SQLFlow Playground Server is a side-car service of our playground cluster. Now, it is designed as an HTTP server which does user authorization, creates DB resource, and so on. This server uses kubectl to manipulate the resource in the playground(a k8s cluster). It’s in someway the gateway of the playground. As described in the below diagram, the interaction of the three subjects could be: Clients ask the playground server for some resource. The server authorizes the client and create the resource on the playground. The client connects to the SQLFlow server in the playground and does train/predict tasks using the created resource.

  1. ----------------run task--------------------------->
  2. | |
  3. Clients <--> Playground Server <--> Playground[SQLFlow Server, MySQL Server...]

Supported API

Request URL path is composed by the prefix /api/ and the API name, like:

  1. https://playground.sqlflow.tech/api/heart_beat

This service always uses HTTPS and only accepts authorized clients by checking their certification file. So there is no dedicated API for user authentication.

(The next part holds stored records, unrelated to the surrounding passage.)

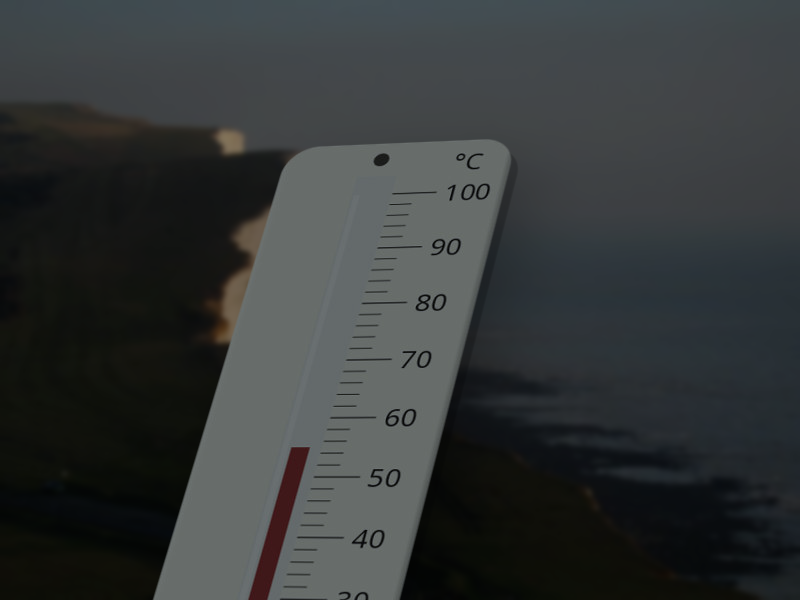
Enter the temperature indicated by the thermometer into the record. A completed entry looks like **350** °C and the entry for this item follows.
**55** °C
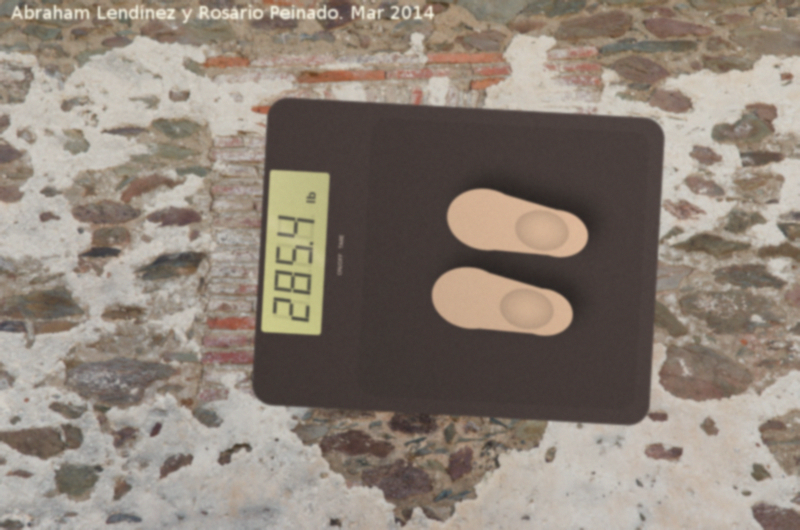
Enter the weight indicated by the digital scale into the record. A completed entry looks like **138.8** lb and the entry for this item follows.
**285.4** lb
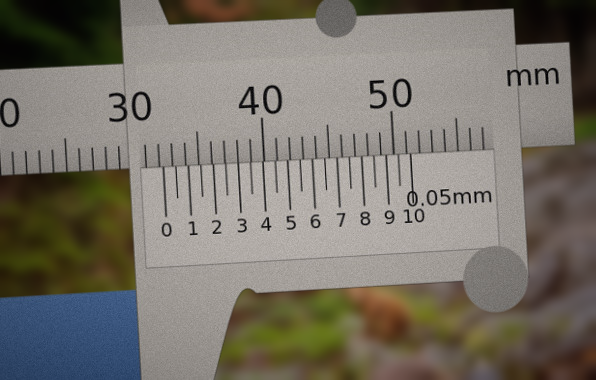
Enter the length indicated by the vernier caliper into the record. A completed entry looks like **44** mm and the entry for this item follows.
**32.3** mm
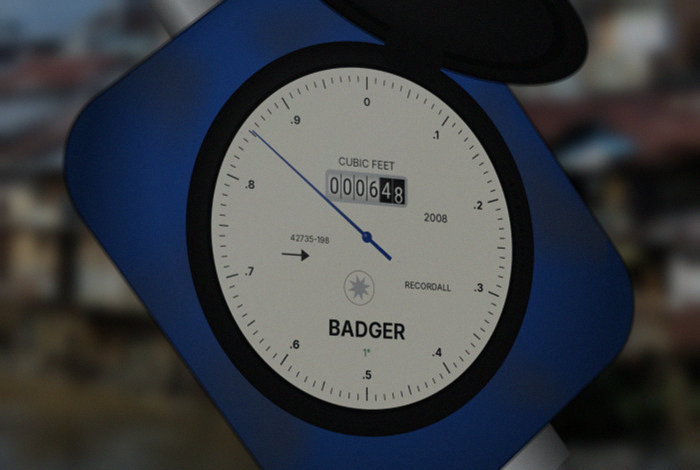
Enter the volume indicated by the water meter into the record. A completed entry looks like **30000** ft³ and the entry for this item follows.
**647.85** ft³
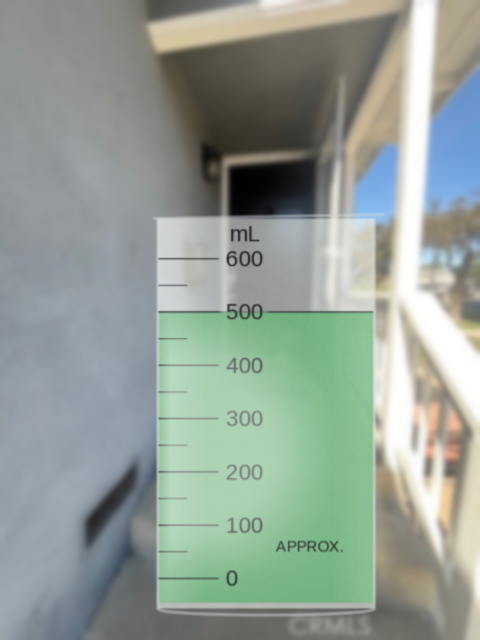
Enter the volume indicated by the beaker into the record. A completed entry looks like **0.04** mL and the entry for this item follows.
**500** mL
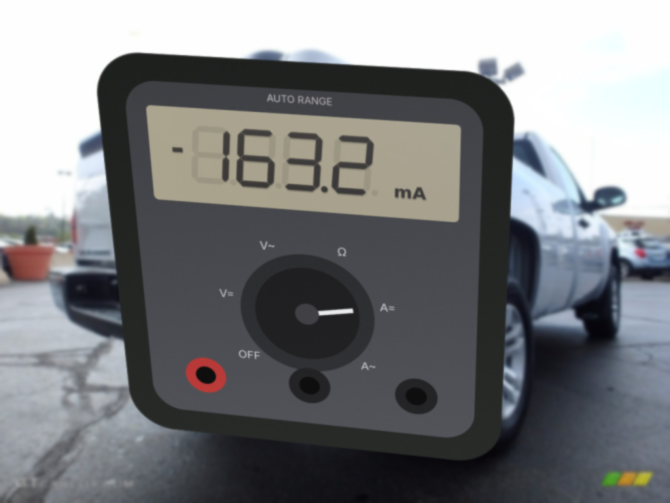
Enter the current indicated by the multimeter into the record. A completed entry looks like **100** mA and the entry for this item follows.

Currently supported API are: | name | method | params | description | | - | - | - | - | | create_db | POST | {“user_id”: “id”} | create a DB for given user, json param | | heart_beat| GET | user_id=id | report a heart beat of given client |

How to Use

For Service Maintainer

The maintainer should provide the playground cluster, and bootup a SQLFlow Playground Server. The server should have privillege to access the kubectl command of the cluster. To install the server, maintainer can use below command:

  1. mkdir $HOME/workspace
  2. cd $HOME/workspace
  3. pip install sqlflow_playground
  4. mkdir key_store
  5. gen_cert.sh server
  6. sqlflow_playground --port=50052 \
  7. --ca_crt=key_store/ca/ca.crt \
  8. --server_key=key_store/server/server.key \
  9. --server_crt=key_store/server/server.crt

In the above commands, we first installed the sqlflow playground package which carries the main cluster operation logic. Then, we use the key tool to generate a server certification file (Of course, it’s not necessary if you have your own certification files) which enables us to provide HTTPS service. Finally, we start the REST API service at port 50052.

Our playground service uses bi-directional validation. So, the maintainer needs to generate a certification file for a trusted user. Use below command and send the generated .crt and .key file together with the ca.crt to the user.

  1. gen_cert.sh some_client

For The User

To use this service, the user should get authorized from the playground’s maintainer. In detail, user should get ca.crt, client.key and the client.crt file from the maintainer and keep them in some very-safe place. Also, the user should ask the maintainer for the sqlflow server address and the sqlflow playground server address. Then, the user will install Jupyter Notebook and the SQLFlow plugin package and do some configuration. Finally, the user can experience SQLFlow in his Jupyter Notebook.

  1. pip3 install notebook sqlflow==0.15.0
  2. cat >$HOME/.sqlflow_playground.env <<EOF
  3. SQLFLOW_SERVER="{sqlflow server address}"
  4. SQLFLOW_PLAYGROUND_USER_ID_ENV=SQLFLOW_USER_ID
  5. SQLFLOW_USER_ID="{your name}"
  6. SQLFLOW_PLAYGROUND_SERVRE="{sqlflow playground server address}"
  7. SQLFLOW_PLAYGROUND_SERVER_CA="{path to your ca.crt file}"
  8. SQLFLOW_PLAYGROUND_CLIENT_KEY="{path to your client.key file}"
  9. SQLFLOW_PLAYGROUND_CLIENT_CERT="{path to your client.crt file}"
  10. EOF
  11. export SQLFLOW_JUPYTER_ENV_PATH="$HOME/.sqlflow_playground.env"
  12. # start the notebook and try use %%sqlflow magic command
  13. jupyter notebook

Implementation

We use tornado as the web framework which provides a very good request dispatching mechanism. By the way, this framework is also adopted by Jupyter Notebook. The request processing is split into two steps:

  1. Register a request handler

    1. tornado.web.Application([(r"/", MainHandler)])
  2. Implement the handler as a class, the method name get imply it accepts GET requests.

    1. class MainHandler(RequestHandler):
    2. def get(self):
    3. self.write("hello SQLFlow!")

    In addition, We add a k8s manipulate class, which can create resource in the cluster. It’s now implemented in a brutal way (use kubectl). We may refine it by using k8s’s API.